The blue skin mole is a benign neoplasm, also called blue nevus or Jadassohn-Tièche nevus, appears clinically as a dark-blue or blue-black smooth nevus formed by melanin-heavily pigmented spindle cells in the middle and lower two-thirds of the dermis. Clinically, the blue nevus appears as a slate blue or bluish black, sharply circumscribed, flat or slightly elevated nodule, occurring on any area of the body. It originates from mesodermal cells. The common blue nevus is always benign. Cellular blue nevus is larger, especially on buttocks and can degenerate into malignant melanoma.
Blue skin moles are present in fewer than 1 in 3000 newborns, in about 1 in 1000 during the first 5 years of life, and in 1 to 2 percent of white school children, and 0.5 to 4 percent of healthy white adults. They are said to be uncommon in darkly pigmented persons. The vast majority of blue skin moles are single, small, deep-blue macules or papules about 1 to 2 mm in diameter.

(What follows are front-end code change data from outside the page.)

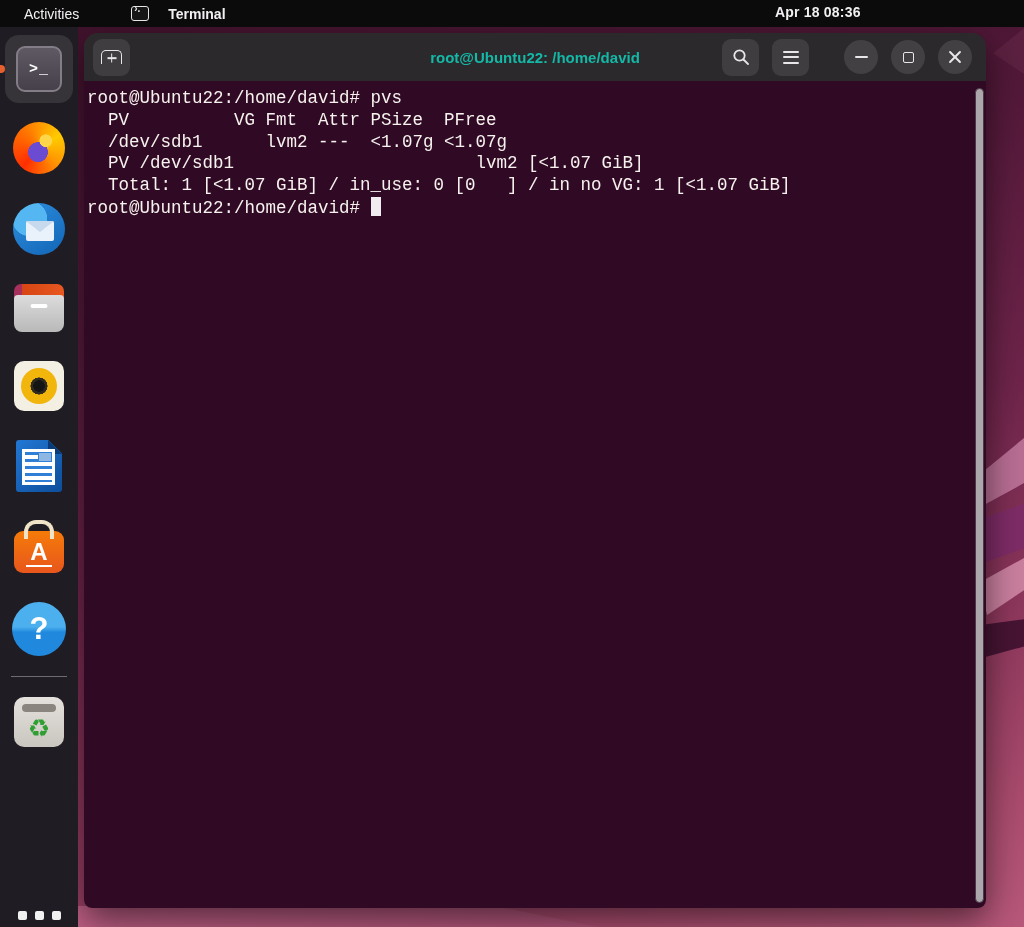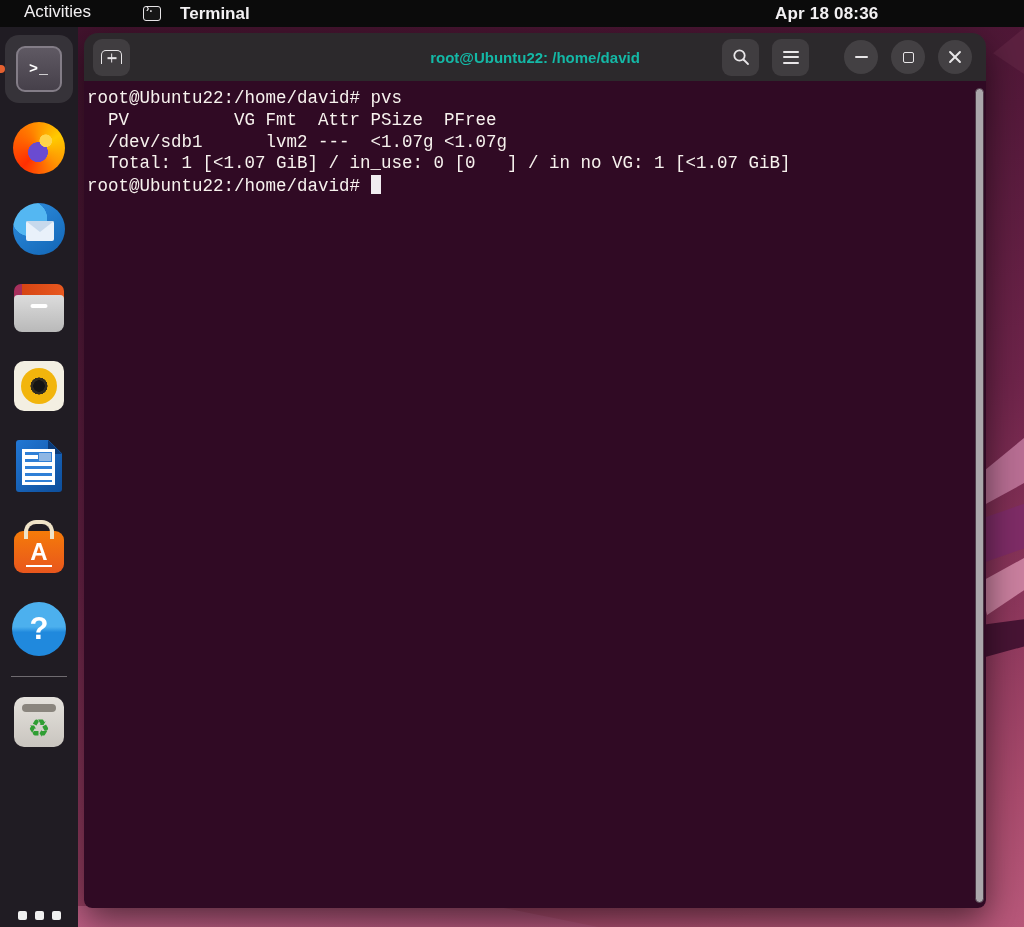--- a/index.html
+++ b/index.html
@@ -19,7 +19,7 @@
 
   
   .topbar { position:absolute; left:0; top:0; width:1024px; height:27px; background:#0b0b0b;
-    z-index:40; display:flex; color:#f2f0f2; font-size:17px; }
+    z-index:40; display:flex; align-items:center; color:#f2f0f2; font-size:14px; }
   .tb-activities { margin-left:18px; padding:2px 6px; cursor:default; }
   .tb-app { display:flex; align-items:center; gap:19px; margin-left:46px; font-weight:700; }
   .tb-term-ico { width:18px; height:15px; border:1.6px solid #e6e4e6; border-radius:3px; background:#161616;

Common blue skin moles are usually acquired, singular, asymptomatic blue, blue-gray, or blue-black papules, usually less than 10 mm in diameter. The blue-gray color of blue skin moles is an optical effect of dermal melanin viewed through the overlying skin. The longer wavelengths of visible light penetrate the deep dermis and are absorbed by black dermal melanin, but the shorter (blue) wavelengths do not penetrate deeply enough to be absorbed by melanin and are thus reflected back to the observer's eye, giving a blue-gray cast to the deeply situated melanin. Common blue skin moles occur anywhere, but about half the reported cases present on the dorsa of hands and feet. The common blue nevus occasionally may have a target-like appearance, with a blue-gray central nodule, a flesh-colored or hypopigmented surrounding area, and a blue-black rim. The target blue nevus occurs mostly on the hands and feet but also on the back and perianal area. Common blue skin moles occasionally may have satellite lesions that may be mistaken for melanoma metastasis.

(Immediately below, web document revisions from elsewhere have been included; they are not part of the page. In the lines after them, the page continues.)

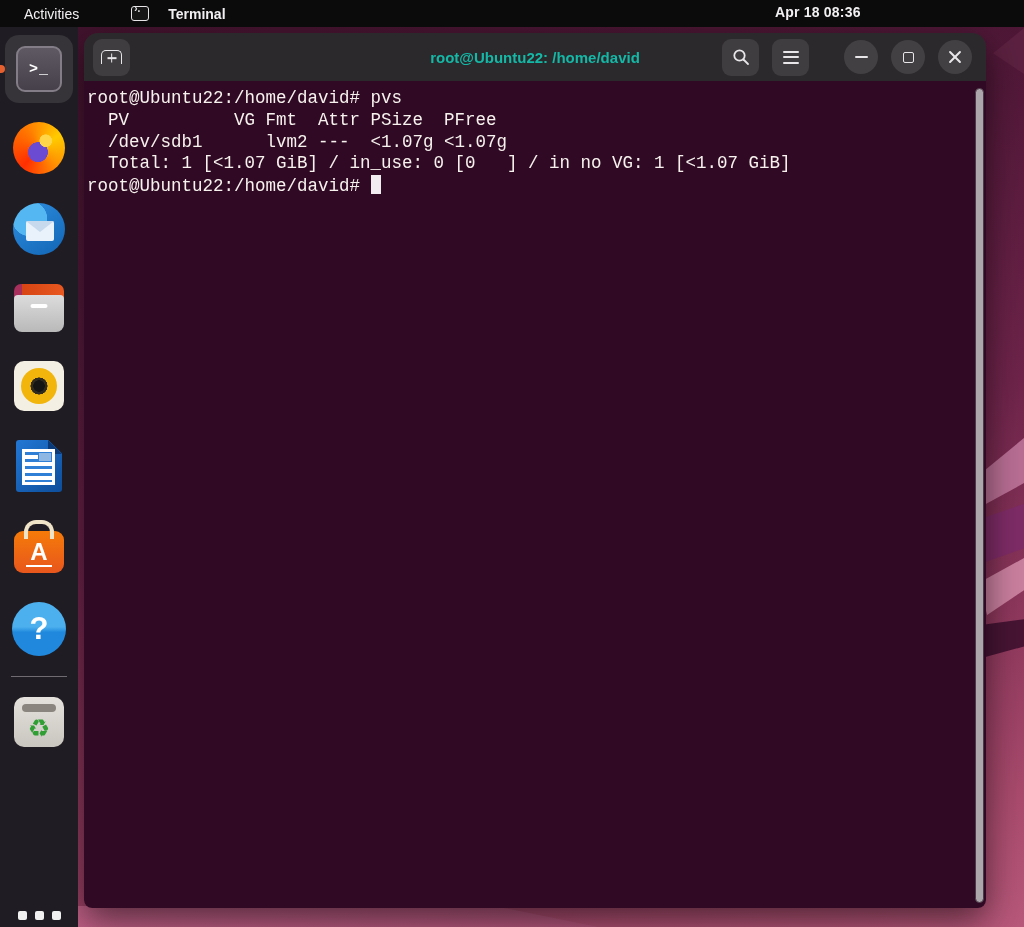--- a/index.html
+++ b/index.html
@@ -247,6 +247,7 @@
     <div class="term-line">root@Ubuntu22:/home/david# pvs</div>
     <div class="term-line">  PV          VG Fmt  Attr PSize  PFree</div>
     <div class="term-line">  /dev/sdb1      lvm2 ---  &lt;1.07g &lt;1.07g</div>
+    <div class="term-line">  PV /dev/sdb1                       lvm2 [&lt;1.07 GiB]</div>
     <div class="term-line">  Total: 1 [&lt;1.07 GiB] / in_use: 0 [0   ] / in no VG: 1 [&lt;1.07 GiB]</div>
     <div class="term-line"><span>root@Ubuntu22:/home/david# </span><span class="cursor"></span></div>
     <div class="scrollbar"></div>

Cellular blue skin moles are blue-gray or blue-brown nodules or plaques 1 to 3 cm in diameter, occasionally larger. Their surface is usually smooth but may be irregular. About half the cases are located on the buttocks or sacrum. Malignant blue nevus may develop in contiguity with a cellular blue nevus or de novo. Malignant blue nevus presents as an expanding dermal nodule with or without ulceration.

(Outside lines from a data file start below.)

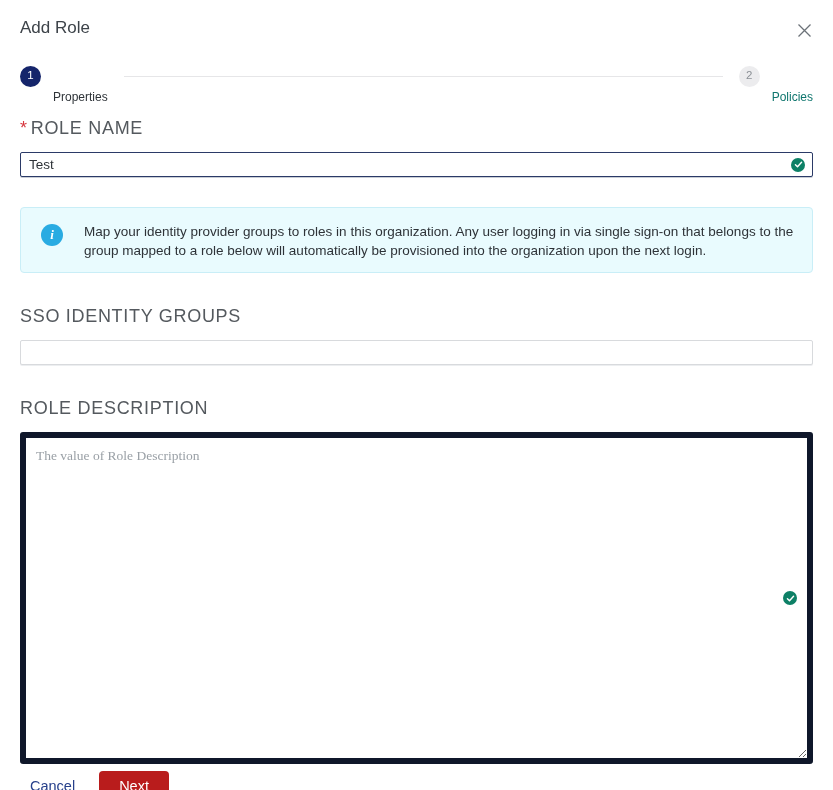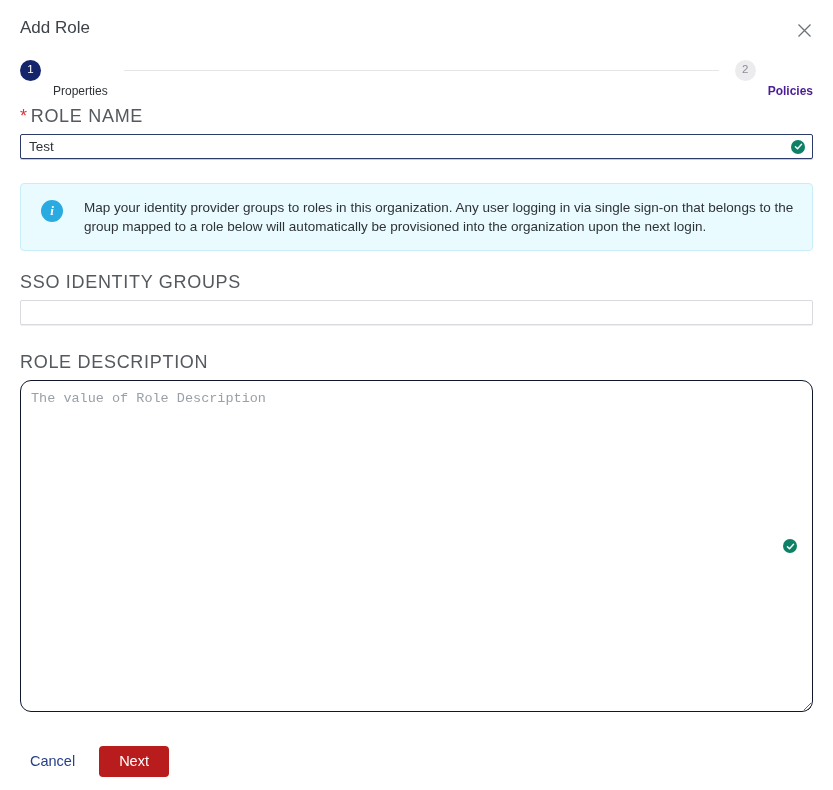--- a/index.html
+++ b/index.html
@@ -23,6 +23,7 @@
     flex-direction: column;
     padding: 0 20px;
     box-sizing: border-box;
+    gap: 6px;
   }
 
   

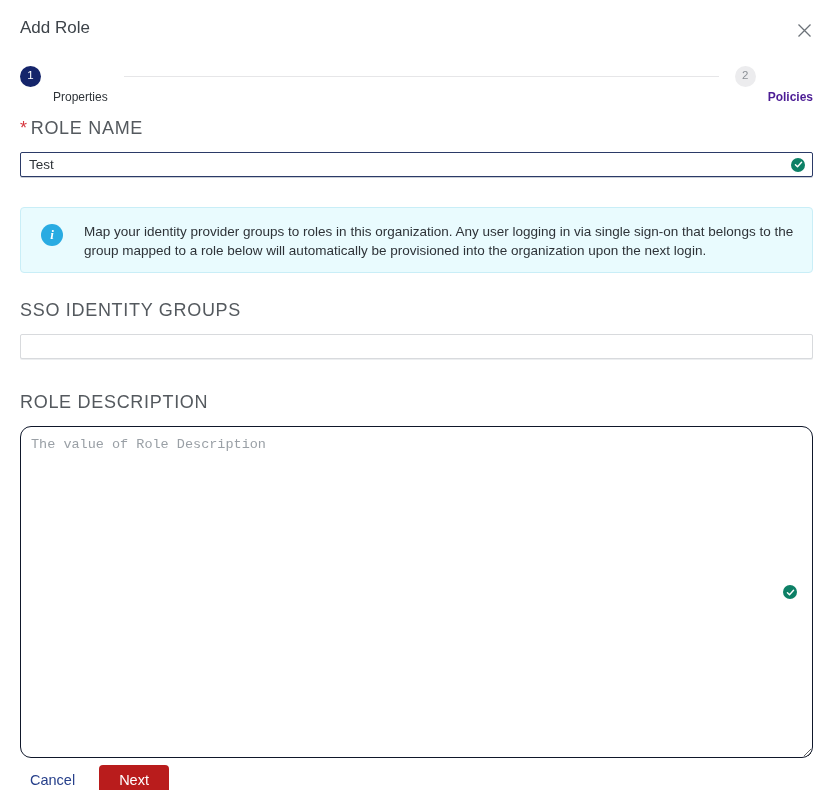--- a/index.html
+++ b/index.html
@@ -90,7 +90,7 @@
     margin-top: 42px;
   }
   .step-label.active { color: #2e3338; }
-  .step-label.inactive { color: #4c1d95; font-weight: bold; }
+  .step-label.inactive { color: #0f766e; }
   .step-connector {
     flex: 1 1 auto;
     height: 1px;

A common blue nevus that is stable for many years in an adult usually requires no therapy. Sudden appearance of a blue nodule, expansion of a preexisting blue nodule, a congenital blue nodule, or a relatively large blue nodule or plaque greater than 10 mm in diameter demands histopathologic examination. Excision should include subcutaneous fat to ensure complete removal of deep dermal melanocytes, which are frequently present in the subcutaneous tissue of cellular blue nevus. Cellular blue nevus should be evaluated for excision because of its malignant potential.